Preset comparison
Different chunking presets protect different parts of the source.
The right preset depends on what would make a retrieved answer fail: missing headings, oversized chunks, broken tables, split code, or context-free fragments.
Heading-based chunks
Best for: Docs, guides, and knowledge-base pages with useful section headings.
Example output:
Chunk 1: # Widget API
Includes the title, intro, and Authentication section.
Heading path: Widget API > Authentication
Chunk 2: ## Rate limits
Keeps the rate-limit table attached to its heading.
Heading path: Widget API > Rate limits
Chunk 3: ## Example request
Keeps the code sample and Common errors section reviewable.
Watch for: Weak headings produce weak chunks. If a page has no useful headings, this preset may need manual cleanup first.
Token-window chunks
Best for: Long pages where roughly even chunk size matters more than exact document sections.
Example output:
Chunk 1: target 180 tokens
Widget API intro, Authentication, and part of Rate limits.
Chunk 2: target 180 tokens
Remaining Rate limits, Example request, and Common errors.
Watch for: Token windows can split tables or code if the source is dense. Review boundaries before exporting to JSONL.
Paragraph-safe chunks
Best for: Articles, explainers, and source notes where paragraph meaning matters more than exact token packing.
Example output:
Chunk 1:
Title, intro, and Authentication paragraph.
Chunk 2:
Rate limits heading plus the complete table.
Chunk 3:
Example request code block plus Common errors list.

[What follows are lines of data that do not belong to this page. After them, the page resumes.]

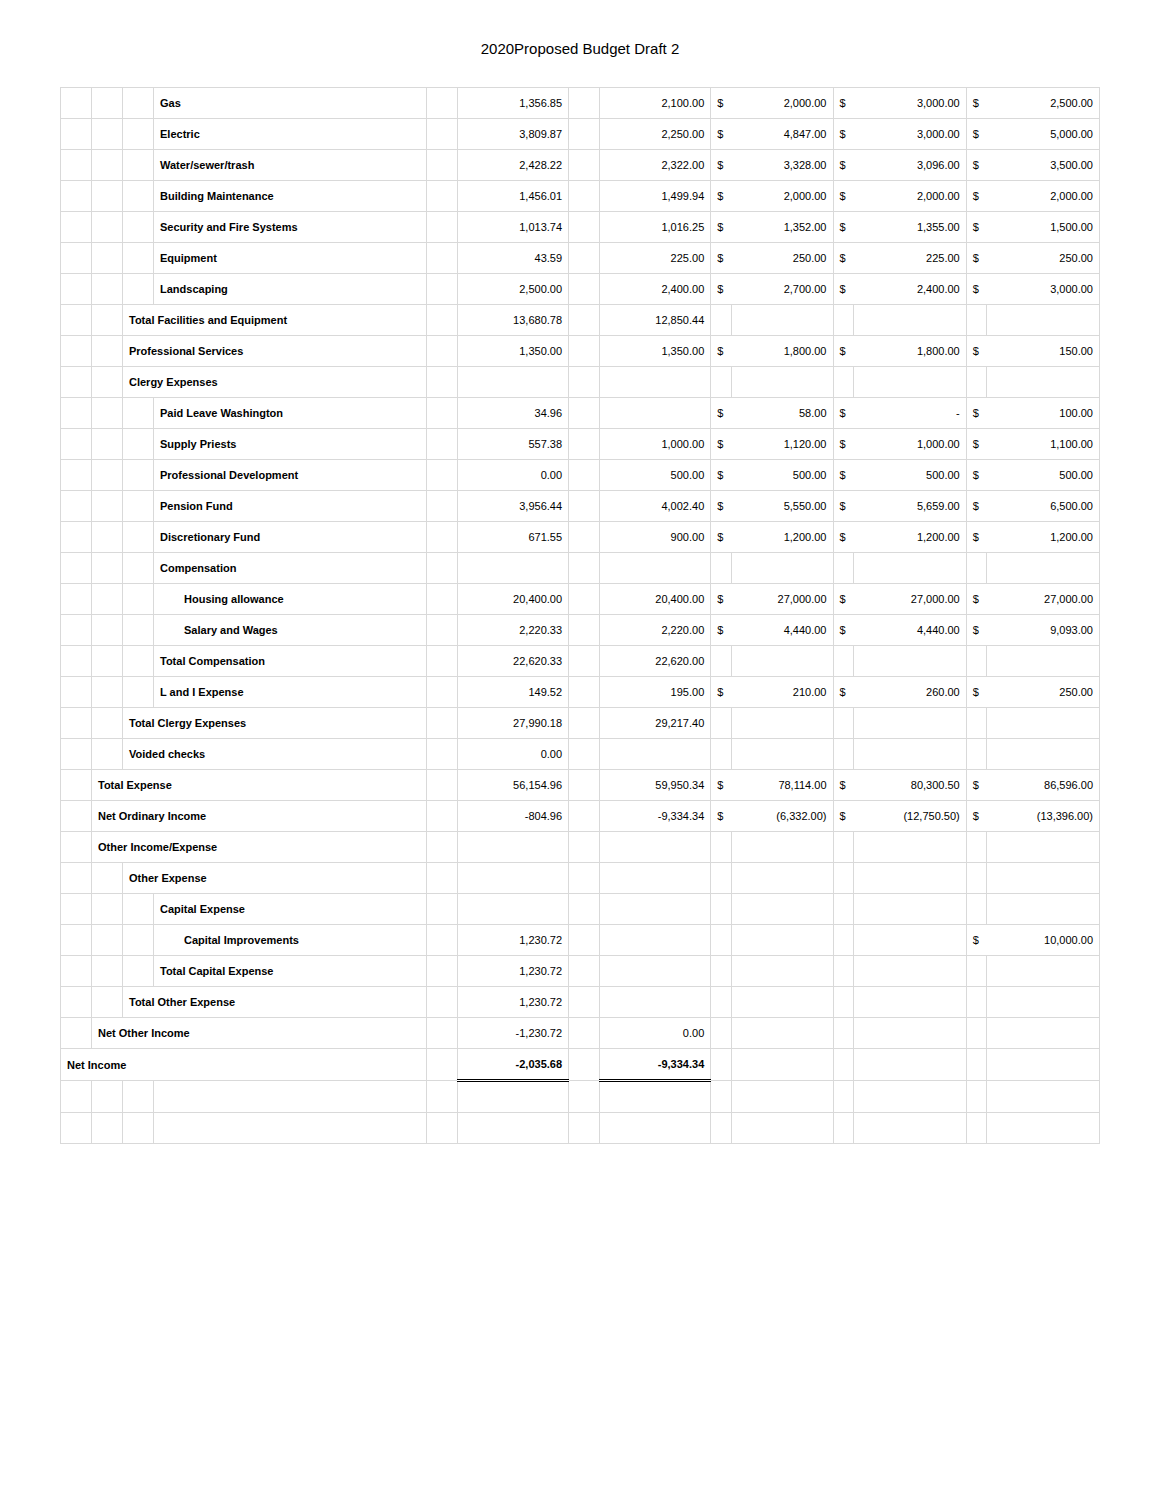2020Proposed Budget Draft 2
| | | | Gas | | 1,356.85 | | 2,100.00 | $ | 2,000.00 | $ | 3,000.00 | $ | 2,500.00 |
| | | | Electric | | 3,809.87 | | 2,250.00 | $ | 4,847.00 | $ | 3,000.00 | $ | 5,000.00 |
| | | | Water/sewer/trash | | 2,428.22 | | 2,322.00 | $ | 3,328.00 | $ | 3,096.00 | $ | 3,500.00 |
| | | | Building Maintenance | | 1,456.01 | | 1,499.94 | $ | 2,000.00 | $ | 2,000.00 | $ | 2,000.00 |
| | | | Security and Fire Systems | | 1,013.74 | | 1,016.25 | $ | 1,352.00 | $ | 1,355.00 | $ | 1,500.00 |
| | | | Equipment | | 43.59 | | 225.00 | $ | 250.00 | $ | 225.00 | $ | 250.00 |
| | | | Landscaping | | 2,500.00 | | 2,400.00 | $ | 2,700.00 | $ | 2,400.00 | $ | 3,000.00 |
| | | Total Facilities and Equipment | | 13,680.78 | | 12,850.44 | | | | | | |
| | | Professional Services | | 1,350.00 | | 1,350.00 | $ | 1,800.00 | $ | 1,800.00 | $ | 150.00 |
| | | Clergy Expenses | | | | | | | | | | |
| | | | Paid Leave Washington | | 34.96 | | | $ | 58.00 | $ | - | $ | 100.00 |
| | | | Supply Priests | | 557.38 | | 1,000.00 | $ | 1,120.00 | $ | 1,000.00 | $ | 1,100.00 |
| | | | Professional Development | | 0.00 | | 500.00 | $ | 500.00 | $ | 500.00 | $ | 500.00 |
| | | | Pension Fund | | 3,956.44 | | 4,002.40 | $ | 5,550.00 | $ | 5,659.00 | $ | 6,500.00 |
| | | | Discretionary Fund | | 671.55 | | 900.00 | $ | 1,200.00 | $ | 1,200.00 | $ | 1,200.00 |
| | | | Compensation | | | | | | | | | | |
| | | | Housing allowance | | 20,400.00 | | 20,400.00 | $ | 27,000.00 | $ | 27,000.00 | $ | 27,000.00 |
| | | | Salary and Wages | | 2,220.33 | | 2,220.00 | $ | 4,440.00 | $ | 4,440.00 | $ | 9,093.00 |
| | | | Total Compensation | | 22,620.33 | | 22,620.00 | | | | | | |
| | | | L and I Expense | | 149.52 | | 195.00 | $ | 210.00 | $ | 260.00 | $ | 250.00 |
| | | Total Clergy Expenses | | 27,990.18 | | 29,217.40 | | | | | | |
| | | Voided checks | | 0.00 | | | | | | | | |
| | Total Expense | | 56,154.96 | | 59,950.34 | $ | 78,114.00 | $ | 80,300.50 | $ | 86,596.00 |
| | Net Ordinary Income | | -804.96 | | -9,334.34 | $ | (6,332.00) | $ | (12,750.50) | $ | (13,396.00) |
| | Other Income/Expense | | | | | | | | | | |
| | | Other Expense | | | | | | | | | | |
| | | | Capital Expense | | | | | | | | | | |
| | | | Capital Improvements | | 1,230.72 | | | | | | | $ | 10,000.00 |
| | | | Total Capital Expense | | 1,230.72 | | | | | | | | |
| | | Total Other Expense | | 1,230.72 | | | | | | | | |
| | Net Other Income | | -1,230.72 | | 0.00 | | | | | | |
| Net Income | | -2,035.68 | | -9,334.34 | | | | | | |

Watch for: Paragraph-safe chunks can vary in size. Use token estimates to catch sections that grow too large.
Code/table-safe chunks
Best for: Developer docs where broken tables or split fenced code blocks can damage retrieval quality.
Example output:
Chunk 1:
Widget API intro and Authentication.
Chunk 2:
Rate limits heading with the full Markdown table intact.
Chunk 3:
Example request heading with the full fenced bash block intact.
Chunk 4:
Common errors list.
Watch for: This preset may create more chunks, but it protects the source shapes that are most painful to reconstruct later.